Each of these articles describes a change in a local, situated first-year composition program--changes that might be presumed to be of interest only to the WPAs, faculty, and students at the particular institutions. What are the authors' strategies for representing these changes as relevant to the other WPAs who are readers of the journal? Consider, for example, rhetorical strategies such as organization, language choices, intertextual references. In a 250-400 word informal essay, briefly describe these strategies and formulate some speculative "rules" for representing the work of writing program administration to fellow WPAs.

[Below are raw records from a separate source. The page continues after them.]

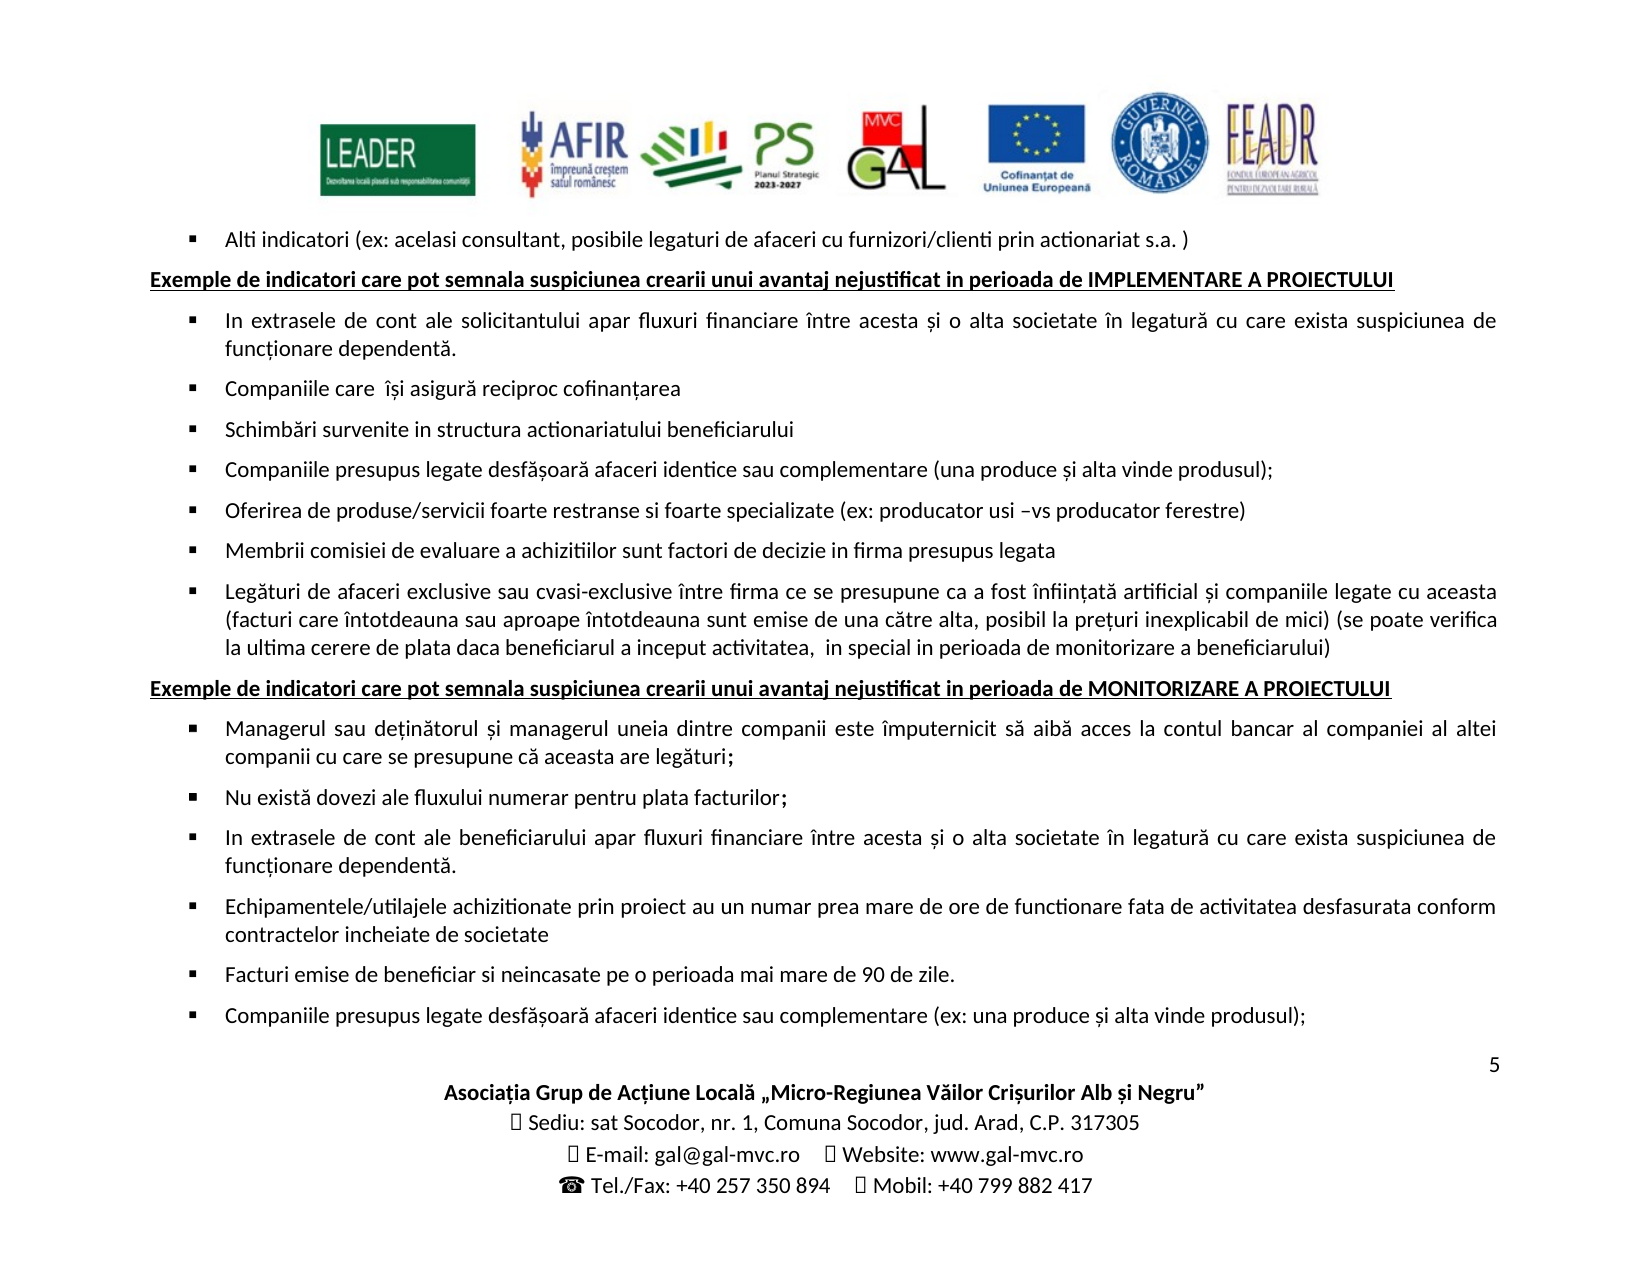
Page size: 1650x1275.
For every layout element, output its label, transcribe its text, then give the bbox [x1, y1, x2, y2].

list Membrii comisiei de evaluare a achizitiilor sunt factori de decizie in firma presupus legata [187, 537, 1500, 565]
text Exemple de indicatori care pot semnala suspiciunea crearii unui avantaj nejustificat in perioada de IMPLEMENTARE A PROIECTULUI [150, 266, 1500, 293]
picture [308, 75, 1342, 225]
list Companiile care își asigură reciproc cofinanțarea [187, 374, 1500, 403]
list Alti indicatori (ex: acelasi consultant, posibile legaturi de afaceri cu furnizori/clienti prin actionariat s.a. ) [187, 225, 1500, 253]
list Facturi emise de beneficiar si neincasate pe o perioada mai mare de 90 de zile. [187, 960, 1500, 988]
list In extrasele de cont ale beneficiarului apar fluxuri financiare între acesta și o alta societate în legatură cu care exista suspiciunea de funcționare dependentă. [187, 823, 1500, 879]
list Oferirea de produse/servicii foarte restranse si foarte specializate (ex: producator usi –vs producator ferestre) [187, 496, 1500, 524]
text Exemple de indicatori care pot semnala suspiciunea crearii unui avantaj nejustificat in perioada de MONITORIZARE A PROIECTULUI [150, 674, 1500, 702]
list Schimbări survenite in structura actionariatului beneficiarului [187, 415, 1500, 443]
list Nu există dovezi ale fluxului numerar pentru plata facturilor; [187, 783, 1500, 811]
list Legături de afaceri exclusive sau cvasi-exclusive între firma ce se presupune ca a fost înființată artificial și companiile legate cu aceasta (facturi care întotdeauna sau aproape întotdeauna sunt emise de una către alta, posibil la prețuri inexplicabil de mici) (se poate verifica la ultima cerere de plata daca beneficiarul a inceput activitatea, in special in perioada de monitorizare a beneficiarului) [187, 577, 1500, 661]
list Companiile presupus legate desfășoară afaceri identice sau complementare (ex: una produce și alta vinde produsul); [187, 1001, 1500, 1029]
list Managerul sau deținătorul și managerul uneia dintre companii este împuternicit să aibă acces la contul bancar al companiei al altei companii cu care se presupune că aceasta are legături; [187, 714, 1500, 770]
list Companiile presupus legate desfășoară afaceri identice sau complementare (una produce și alta vinde produsul); [187, 456, 1500, 484]
list In extrasele de cont ale solicitantului apar fluxuri financiare între acesta și o alta societate în legatură cu care exista suspiciunea de funcționare dependentă. [187, 306, 1500, 362]
list Echipamentele/utilajele achizitionate prin proiect au un numar prea mare de ore de functionare fata de activitatea desfasurata conform contractelor incheiate de societate [187, 892, 1500, 948]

Assignment for Thursday, August 28--Identifying WPA Knowledges:
Be prepared to discuss the English 106 Proposal (handout); the "Portland Resolution" and the WPA "Intellectual Work Document" available online at Council of Writing Program Administrators website As you read the English 106 proposal, make a list of the areas of knowledge and kinds of expertise required to develop and compose the proposal and note kinds of arguments used to support the proposal. For your analysis, you may draw from any framework for rhetorical analysis with which you are familiar. As you read the Portland Resolution and the Council of WPAs' "Intellectual Work Document," consider whether these documents adequately desribe the knowledges and expertise represented in the proposal. Be prepared to discuss your evluations, speculations, and conclusions in class.